Although particular embodiments of the invention have been described, it will be appreciated that many modifications/additions and/or substitutions may be made within the scope of the claimed invention.

Claims

1. A symmetrical inductor comprising: characterised in that the conductive paths have substantially equal inductance; and

at least one inductor turn, wherein if there is one inductor turn it is a conductive path following the shape of the inductor between a pair of terminals, and if there is a number of inductor turns, they are electrically in series between the pair of terminals and follow the shape of the inductor said number of times, wherein each inductor turn comprises a plurality of separate conductive paths electrically connected in parallel at the pair of terminals;

the inductor further comprises a plurality of crossing points at which some of the conductive paths within a given inductor turn cross over each other to change the order in which they appear within said inductor turn.

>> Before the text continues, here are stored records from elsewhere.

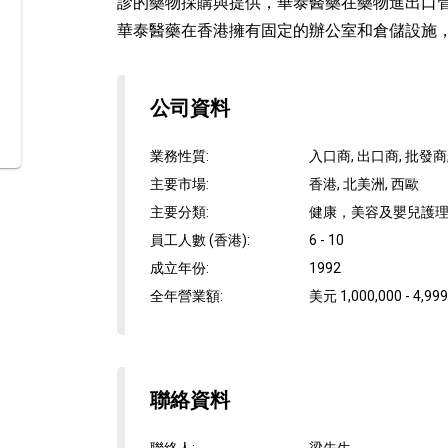
診的藥物採購與提供，華泰醫藥在藥物進出口
華泰醫藥在香港擁有固定的辦公室和倉儲設施，並
公司資料
業務性質
:
入口商, 出口商, 批發
主要市場
:
香港, 北美洲, 西歐
主要分類
:
健康，美容及嬰兒護理,
員工人數 (香港)
:
6 - 10
成立年份
:
1992
全年營業額
:
美元 1,000,000 - 4,999
聯絡資料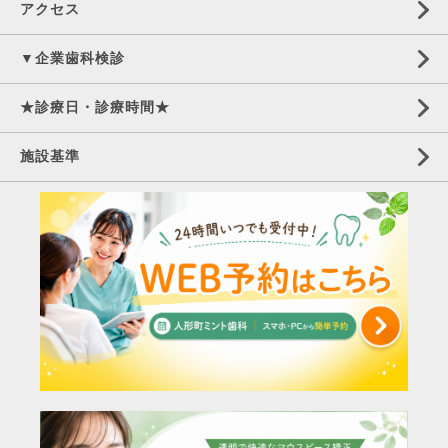
アクセス
▼企業歯科検診
★診療日・診療時間★
施設基準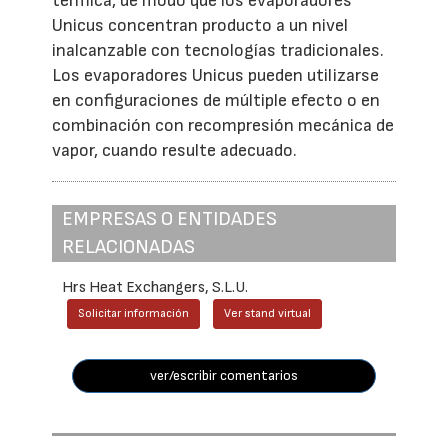
térmica, de modo que los evaporadores
Unicus concentran producto a un nivel
inalcanzable con tecnologías tradicionales.
Los evaporadores Unicus pueden utilizarse
en configuraciones de múltiple efecto o en
combinación con recompresión mecánica de
vapor, cuando resulte adecuado.
EMPRESAS O ENTIDADES
RELACIONADAS
Hrs Heat Exchangers, S.L.U.
Solicitar información
Ver stand virtual
ver/escribir comentarios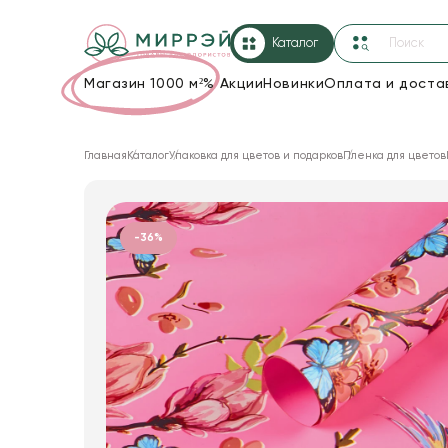
Каталог
Магазин 1000 м²
%
Акции
Новинки
Оплата и доста
Упаковка для цветов и подарков
Главная
Каталог
Упаковка для цветов и подарков
Пленка для цветов
Новогодние украшения
Корзины и плетеные изделия
-36%
Коробки для цветов
Декор для дома
Лента
Товары для флористов
Пакеты для цветов и подарков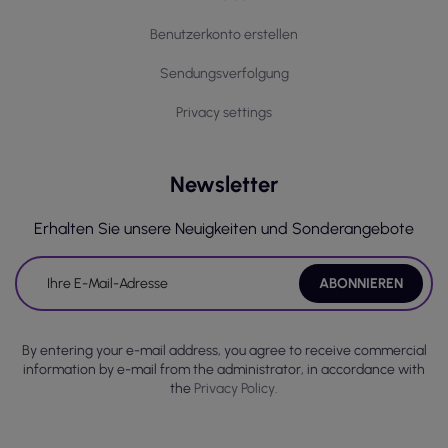
Benutzerkonto erstellen
Sendungsverfolgung
Privacy settings
Newsletter
Erhalten Sie unsere Neuigkeiten und Sonderangebote
By entering your e-mail address, you agree to receive commercial
information by e-mail from the administrator, in accordance with
the
Privacy Policy.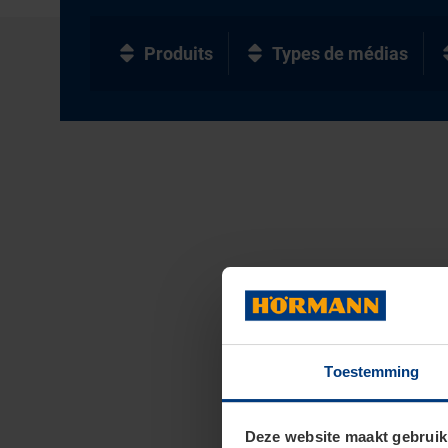
Produits
Types de médias
Toestemming
Deze website maakt gebruik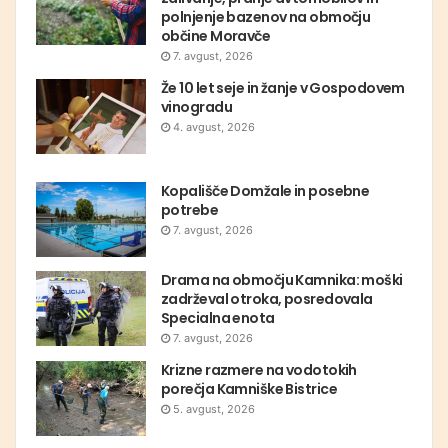
polnjenje bazenov na območju
občine Moravče
7. avgust, 2026
Že 10 let seje in žanje v Gospodovem
vinogradu
4. avgust, 2026
Kopališče Domžale in posebne
potrebe
7. avgust, 2026
Drama na območju Kamnika: moški
zadrževal otroka, posredovala
Specialna enota
7. avgust, 2026
Krizne razmere na vodotokih
porečja Kamniške Bistrice
5. avgust, 2026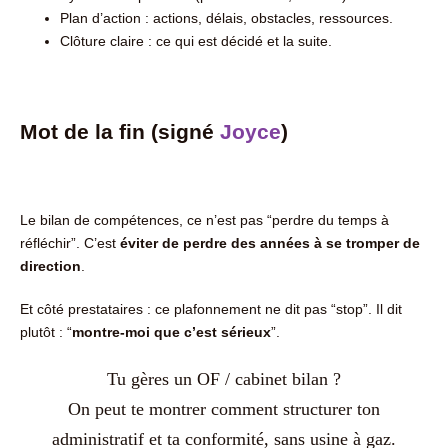
Plan d’action : actions, délais, obstacles, ressources.
Clôture claire : ce qui est décidé et la suite.
Mot de la fin (signé
Joyce
)
Le bilan de compétences, ce n’est pas “perdre du temps à
réfléchir”.
C’est
éviter de perdre des années à se tromper de
direction
.
Et côté prestataires : ce plafonnement ne dit pas “stop”.
Il dit
plutôt : “
montre-moi que c’est sérieux
”.
Tu gères un OF / cabinet bilan ?
On peut te montrer comment structurer ton
administratif et ta conformité, sans usine à gaz.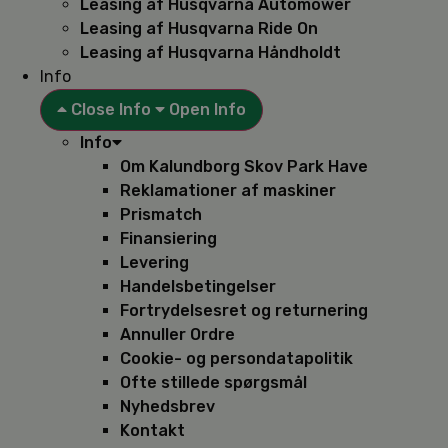
Leasing af Husqvarna Automower
Leasing af Husqvarna Ride On
Leasing af Husqvarna Håndholdt
Info
Close Info
Open Info
Info
Om Kalundborg Skov Park Have
Reklamationer af maskiner
Prismatch
Finansiering
Levering
Handelsbetingelser
Fortrydelsesret og returnering
Annuller Ordre
Cookie- og persondatapolitik
Ofte stillede spørgsmål
Nyhedsbrev
Kontakt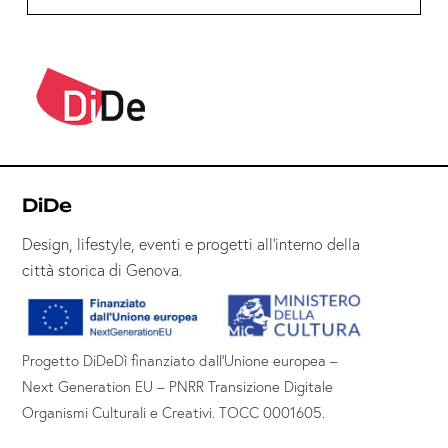
DiDe
Design, lifestyle, eventi e progetti all’interno della
città storica di Genova.
Progetto DiDeDì finanziato dall’Unione europea –
Next Generation EU – PNRR Transizione Digitale
Organismi Culturali e Creativi. TOCC 0001605.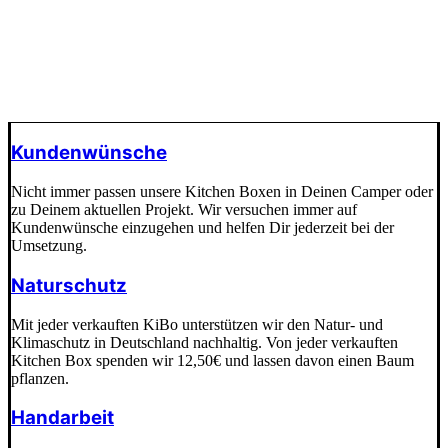
Kundenwünsche
Nicht immer passen unsere Kitchen Boxen in Deinen Camper oder
zu Deinem aktuellen Projekt. Wir versuchen immer auf
Kundenwünsche einzugehen und helfen Dir jederzeit bei der
Umsetzung.
Naturschutz
Mit jeder verkauften KiBo unterstützen wir den Natur- und
Klimaschutz in Deutschland nachhaltig. Von jeder verkauften
Kitchen Box spenden wir 12,50€ und lassen davon einen Baum
pflanzen.
Handarbeit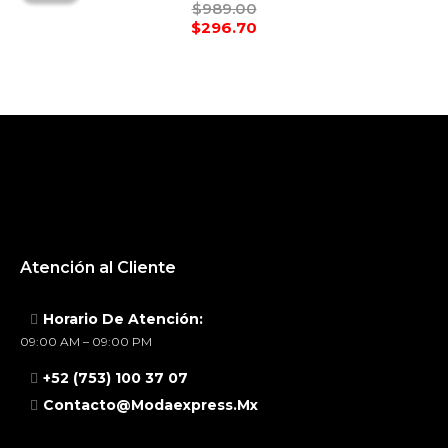
$
989.00
$
296.70
Atención al Cliente
Horario De Atención:
09:00 AM – 09:00 PM
+52 (753) 100 37 07
Contacto@modaexpress.mx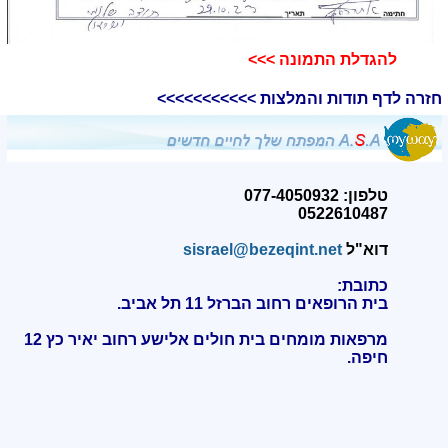
להגדלת התמונה >>>​
חזרה לדף תודות והמלצות >>>>>>>>>>>
טלפון: 077-4050932
0522610487
דוא"ל
sisrael@bezeqint.net
כתובת:
בית הרופאים רחוב הברזל 11 תל אביב.
מרפאות מומחים בית חולים אלישע רחוב יאיר כץ 12
חיפה
.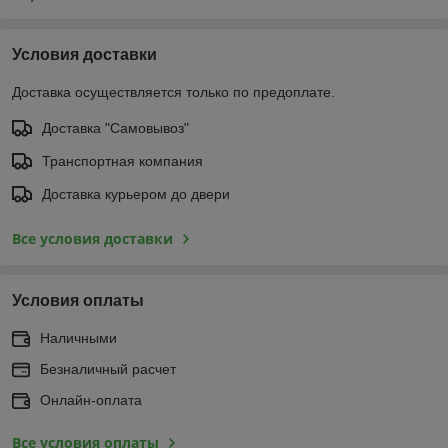
Условия доставки
Доставка осуществляется только по предоплате.
Доставка "Самовывоз"
Транспортная компания
Доставка курьером до двери
Все условия доставки
Условия оплаты
Наличными
Безналичный расчет
Онлайн-оплата
Все условия оплаты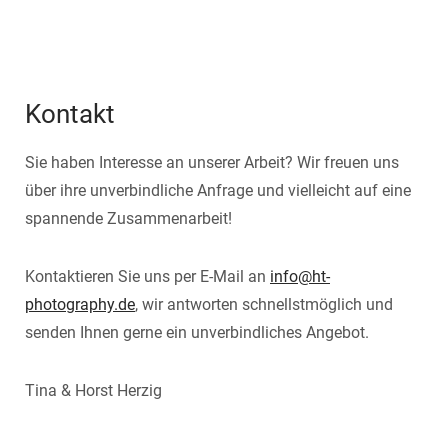
Kontakt
Sie haben Interesse an unserer Arbeit? Wir freuen uns
über ihre unverbindliche Anfrage und vielleicht auf eine
spannende Zusammenarbeit!
Kontaktieren Sie uns per E-Mail an
info@ht-
photography.de
, wir antworten schnellstmöglich und
senden Ihnen gerne ein unverbindliches Angebot.
Tina & Horst Herzig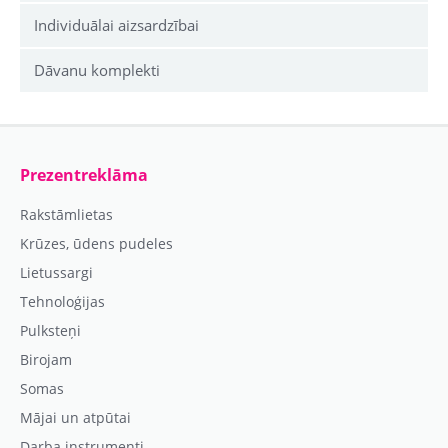
Individuālai aizsardzībai
Dāvanu komplekti
Prezentreklāma
Rakstāmlietas
Krūzes, ūdens pudeles
Lietussargi
Tehnoloģijas
Pulksteņi
Birojam
Somas
Mājai un atpūtai
Darba instrumenti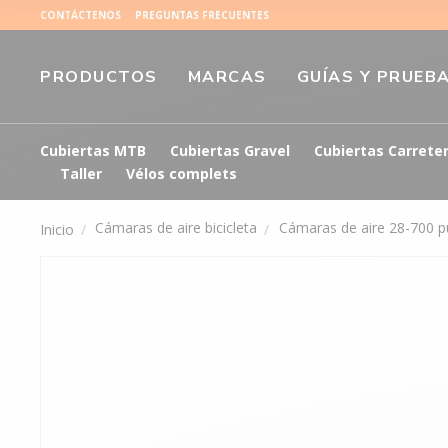
CONTÁCTENOS
PREGUNTAS FRECUENTES
PRODUCTOS
MARCAS
GUÍAS Y PRUEB
Cubiertas MTB
Cubiertas Gravel
Cubiertas Carrete
Taller
Vélos complets
Cámaras de aire bicicleta
Cámaras de aire 28-700 p
Inicio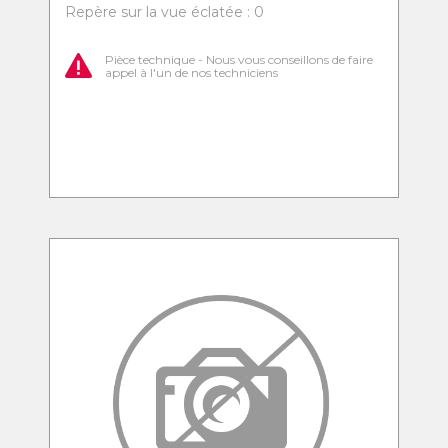
Repère sur la vue éclatée : 0
Pièce technique - Nous vous conseillons de faire
appel à l'un de nos techniciens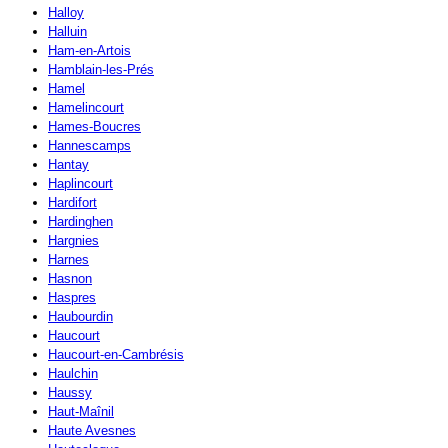
Halloy
Halluin
Ham-en-Artois
Hamblain-les-Prés
Hamel
Hamelincourt
Hames-Boucres
Hannescamps
Hantay
Haplincourt
Hardifort
Hardinghen
Hargnies
Harnes
Hasnon
Haspres
Haubourdin
Haucourt
Haucourt-en-Cambrésis
Haulchin
Haussy
Haut-Maînil
Haute Avesnes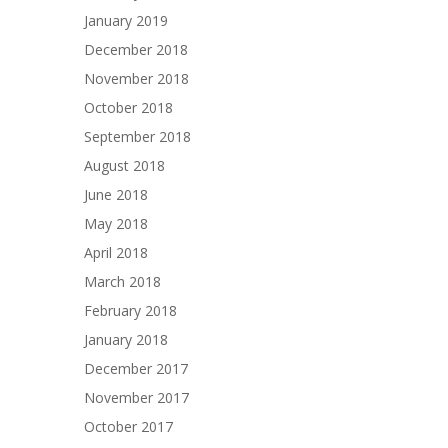
January 2019
December 2018
November 2018
October 2018
September 2018
August 2018
June 2018
May 2018
April 2018
March 2018
February 2018
January 2018
December 2017
November 2017
October 2017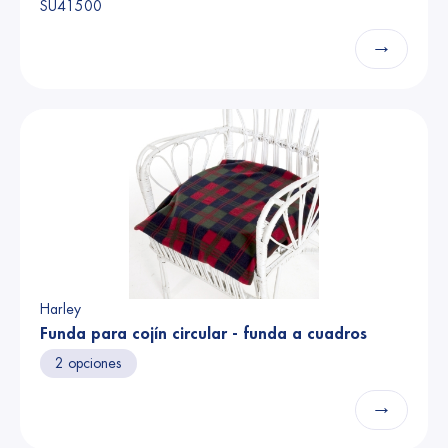
SU41500
→
Harley
Funda para cojín circular - funda a cuadros
2 opciones
→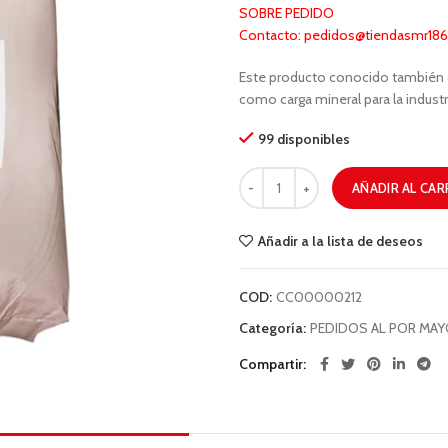
SOBRE PEDIDO
Contacto: pedidos@tiendasmr1866
Este producto conocido también c
como carga mineral para la industri
99 disponibles
AÑADIR AL CAR
Añadir a la lista de deseos
COD:
CC00000212
Categoría:
PEDIDOS AL POR MA
Compartir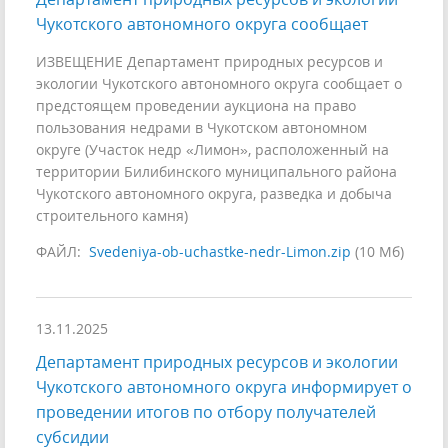
Чукотского автономного округа сообщает
ИЗВЕЩЕНИЕ Департамент природных ресурсов и
экологии Чукотского автономного округа сообщает о
предстоящем проведении аукциона на право
пользования недрами в Чукотском автономном
округе (Участок недр «Лимон», расположенный на
территории Билибинского муниципального района
Чукотского автономного округа, разведка и добыча
строительного камня)
ФАЙЛ:
Svedeniya-ob-uchastke-nedr-Limon.zip
(10 Мб)
13.11.2025
Департамент природных ресурсов и экологии
Чукотского автономного округа информирует о
проведении итогов по отбору получателей
субсидии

2. The inductor of claim 1, wherein the conductive paths have equal inductance to within a tolerance of 0.1%.

3. The inductor of claim 2, wherein the conductive paths have equal inductance to within a tolerance of 0.001%.

4. The inductor of claim 1, wherein the inductor is an 8-shaped inductor.

5. The inductor of claim 1 comprising a plurality of inductor turns.

6. The inductor of claim 1 comprising a centre tap.

7. The inductor of claim 1, wherein each inductor turn comprises four conductive paths.

8. A voltage controlled oscillator comprising the inductor of claim 1.

9. A transceiver comprising the inductor of any of claim 1.

10. An integrated circuit comprising the inductor of claim 1.